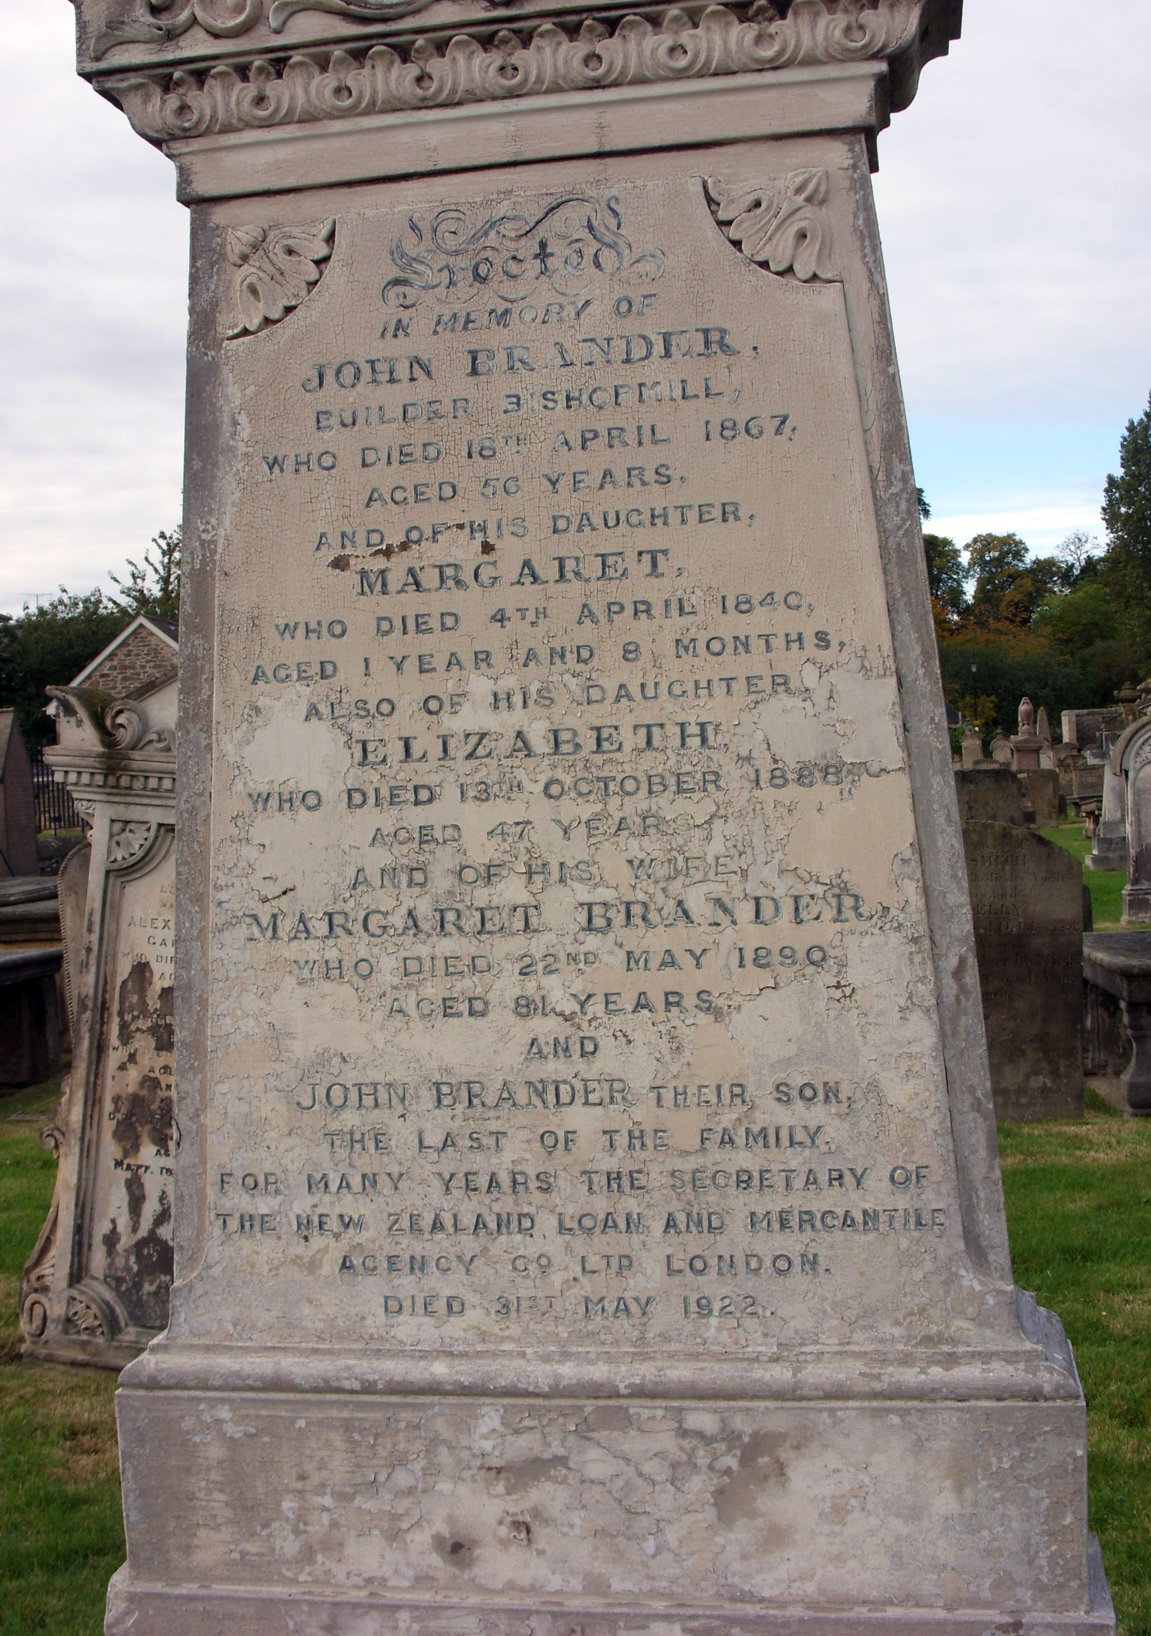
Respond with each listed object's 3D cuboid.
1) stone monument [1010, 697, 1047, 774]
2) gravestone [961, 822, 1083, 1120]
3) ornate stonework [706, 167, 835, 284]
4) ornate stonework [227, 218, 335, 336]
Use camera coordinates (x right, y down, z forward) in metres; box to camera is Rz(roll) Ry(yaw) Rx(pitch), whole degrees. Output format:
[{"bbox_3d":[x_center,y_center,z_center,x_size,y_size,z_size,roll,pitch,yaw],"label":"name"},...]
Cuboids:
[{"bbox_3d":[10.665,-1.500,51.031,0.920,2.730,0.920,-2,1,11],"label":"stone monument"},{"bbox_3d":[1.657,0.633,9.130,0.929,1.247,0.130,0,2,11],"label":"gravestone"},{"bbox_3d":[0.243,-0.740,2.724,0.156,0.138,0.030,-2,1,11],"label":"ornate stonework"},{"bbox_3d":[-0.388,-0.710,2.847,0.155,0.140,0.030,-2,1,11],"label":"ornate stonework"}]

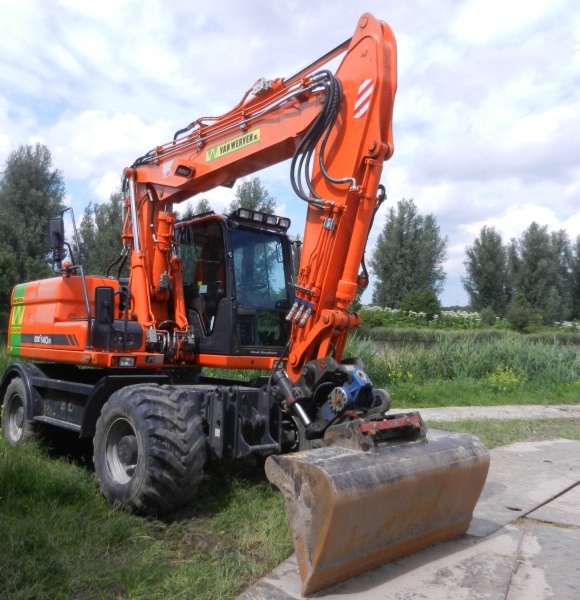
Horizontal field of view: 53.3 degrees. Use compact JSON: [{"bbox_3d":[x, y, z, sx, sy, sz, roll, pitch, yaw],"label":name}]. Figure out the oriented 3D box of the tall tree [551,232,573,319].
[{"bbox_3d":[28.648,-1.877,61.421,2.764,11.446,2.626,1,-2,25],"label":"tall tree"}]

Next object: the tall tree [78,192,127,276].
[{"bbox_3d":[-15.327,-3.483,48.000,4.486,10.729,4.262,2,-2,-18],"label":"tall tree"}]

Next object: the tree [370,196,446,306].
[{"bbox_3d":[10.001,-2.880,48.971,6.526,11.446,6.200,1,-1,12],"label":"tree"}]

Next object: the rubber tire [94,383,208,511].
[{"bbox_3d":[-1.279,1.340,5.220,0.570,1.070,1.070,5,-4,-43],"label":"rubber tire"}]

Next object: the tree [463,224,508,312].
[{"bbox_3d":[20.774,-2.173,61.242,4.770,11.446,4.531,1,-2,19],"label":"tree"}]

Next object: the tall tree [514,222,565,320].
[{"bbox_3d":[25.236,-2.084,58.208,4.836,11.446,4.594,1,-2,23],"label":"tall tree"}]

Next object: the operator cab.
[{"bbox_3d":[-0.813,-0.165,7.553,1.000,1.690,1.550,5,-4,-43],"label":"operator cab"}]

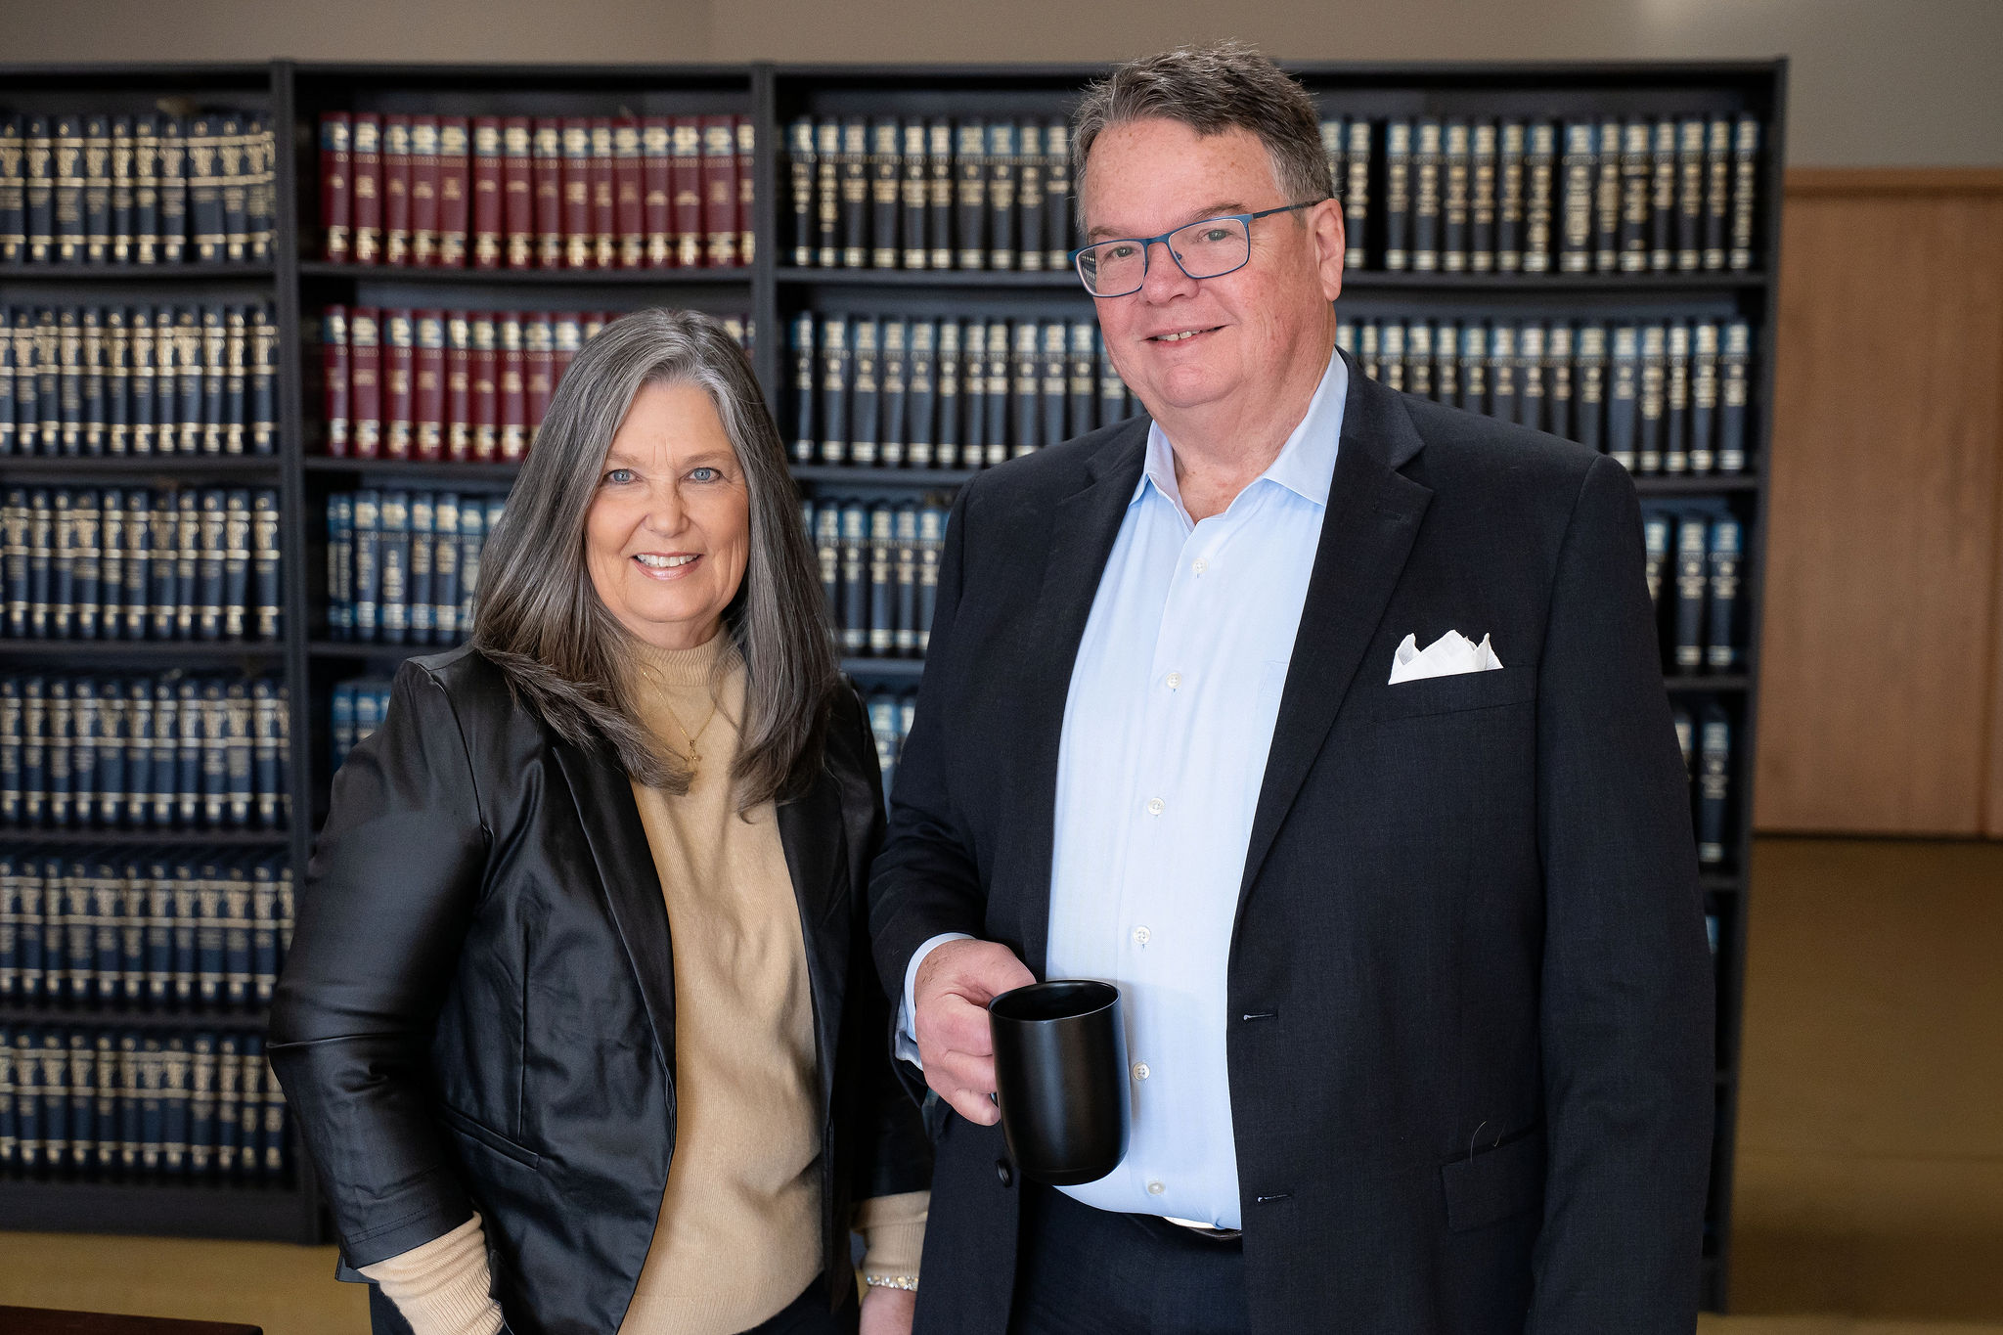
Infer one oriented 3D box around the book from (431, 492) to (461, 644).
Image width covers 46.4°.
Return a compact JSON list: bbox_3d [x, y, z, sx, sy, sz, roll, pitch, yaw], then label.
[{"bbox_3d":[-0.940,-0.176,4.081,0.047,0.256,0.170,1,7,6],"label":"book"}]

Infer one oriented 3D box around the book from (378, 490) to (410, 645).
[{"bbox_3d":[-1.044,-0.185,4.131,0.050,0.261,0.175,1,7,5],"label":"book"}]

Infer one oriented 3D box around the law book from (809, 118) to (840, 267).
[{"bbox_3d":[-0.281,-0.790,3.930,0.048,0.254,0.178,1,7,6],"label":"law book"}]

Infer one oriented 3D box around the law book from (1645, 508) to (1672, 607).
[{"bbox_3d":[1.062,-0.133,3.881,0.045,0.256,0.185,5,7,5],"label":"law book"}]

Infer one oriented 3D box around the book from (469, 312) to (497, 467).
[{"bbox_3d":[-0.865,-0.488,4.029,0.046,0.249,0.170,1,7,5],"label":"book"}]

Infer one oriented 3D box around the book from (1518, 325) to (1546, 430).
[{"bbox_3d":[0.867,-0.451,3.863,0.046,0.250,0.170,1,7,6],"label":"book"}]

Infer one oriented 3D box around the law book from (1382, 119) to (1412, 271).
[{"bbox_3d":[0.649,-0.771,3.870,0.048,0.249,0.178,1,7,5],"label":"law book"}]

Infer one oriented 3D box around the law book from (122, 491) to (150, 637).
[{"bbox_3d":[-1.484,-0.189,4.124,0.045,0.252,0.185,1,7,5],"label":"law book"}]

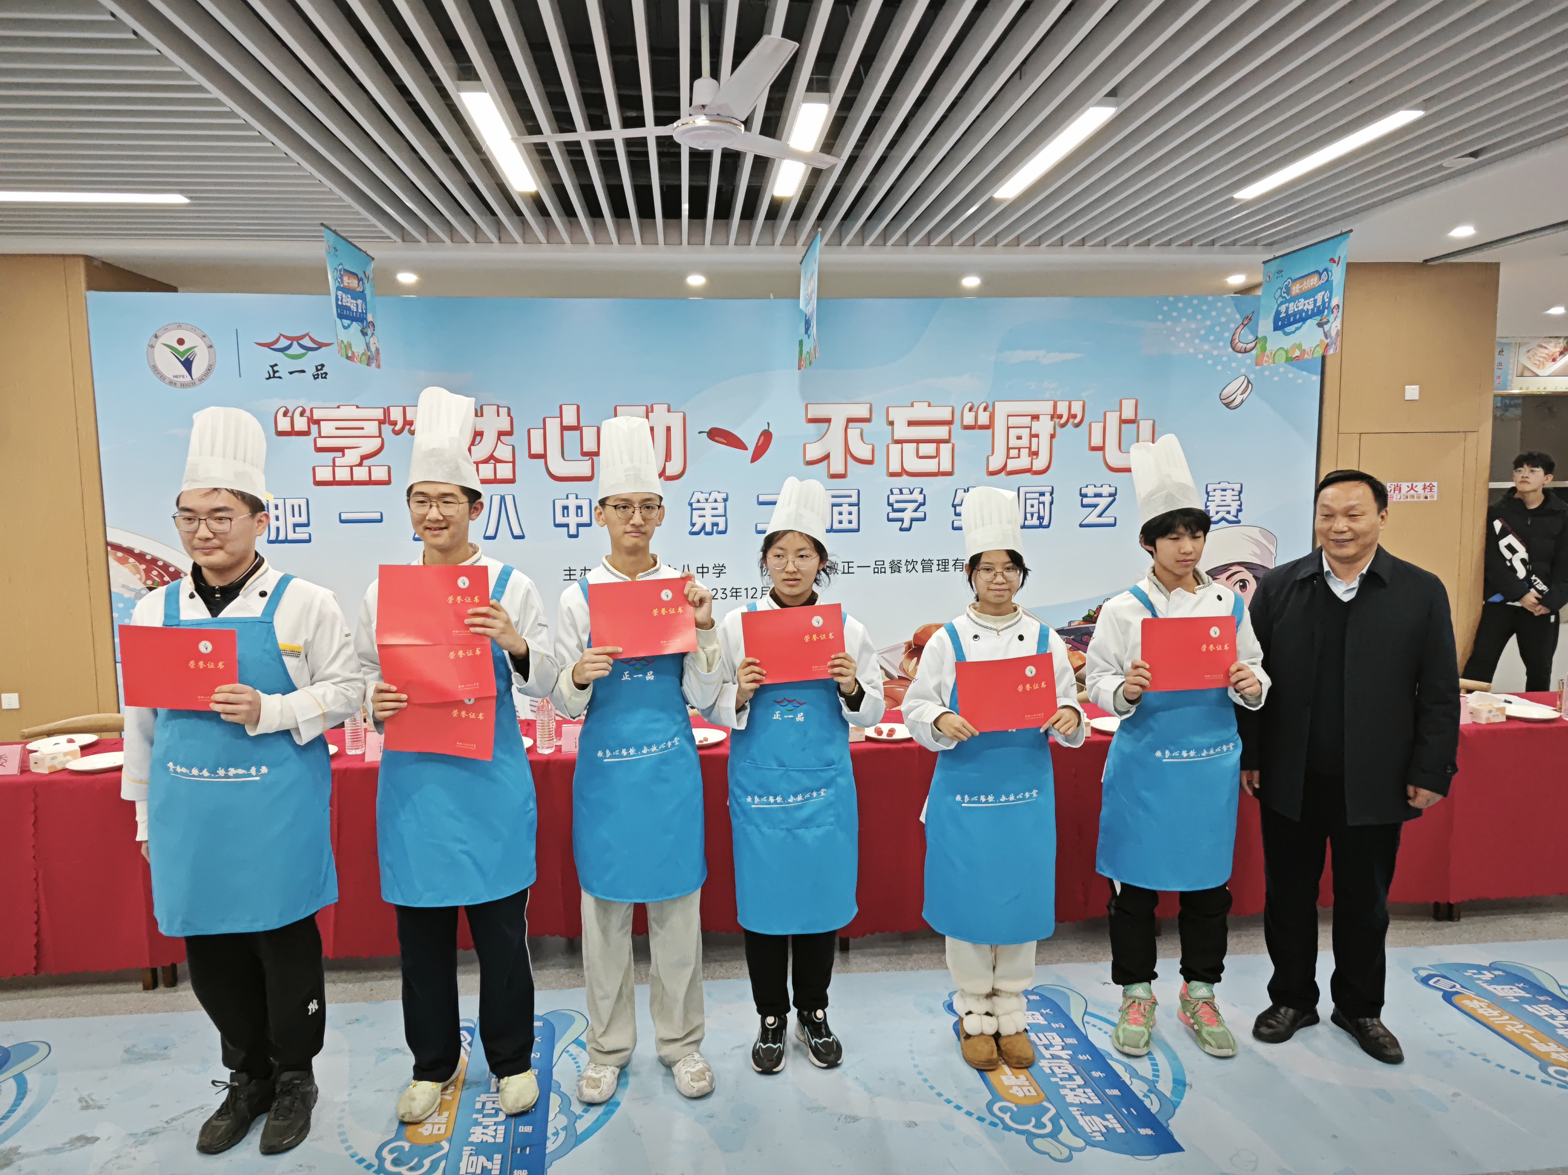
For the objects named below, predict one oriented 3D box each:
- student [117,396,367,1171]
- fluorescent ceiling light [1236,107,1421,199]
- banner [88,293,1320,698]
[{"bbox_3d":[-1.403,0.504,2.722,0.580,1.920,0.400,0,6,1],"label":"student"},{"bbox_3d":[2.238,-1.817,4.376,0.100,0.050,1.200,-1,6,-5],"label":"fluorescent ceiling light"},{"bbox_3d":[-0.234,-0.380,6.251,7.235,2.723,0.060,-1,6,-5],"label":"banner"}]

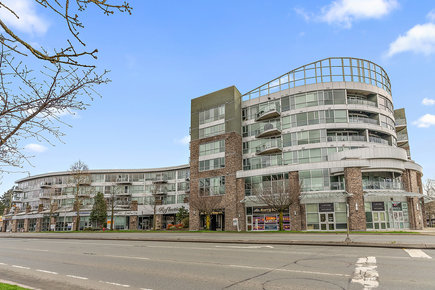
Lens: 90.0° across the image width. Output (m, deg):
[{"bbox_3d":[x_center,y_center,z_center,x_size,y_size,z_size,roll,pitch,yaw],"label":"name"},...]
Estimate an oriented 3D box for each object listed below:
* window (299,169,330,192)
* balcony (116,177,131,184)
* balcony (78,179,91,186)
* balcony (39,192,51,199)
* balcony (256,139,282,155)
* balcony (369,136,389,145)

**Exercise details**: From the material above, pull out every line containing the string "light", treating uppercase and lowercase as distinct.

**Response**:
- fluorescent ceiling light [1236,107,1421,199]
[{"bbox_3d":[-1.403,0.504,2.722,0.580,1.920,0.400,0,6,1],"label":"student"},{"bbox_3d":[2.238,-1.817,4.376,0.100,0.050,1.200,-1,6,-5],"label":"fluorescent ceiling light"},{"bbox_3d":[-0.234,-0.380,6.251,7.235,2.723,0.060,-1,6,-5],"label":"banner"}]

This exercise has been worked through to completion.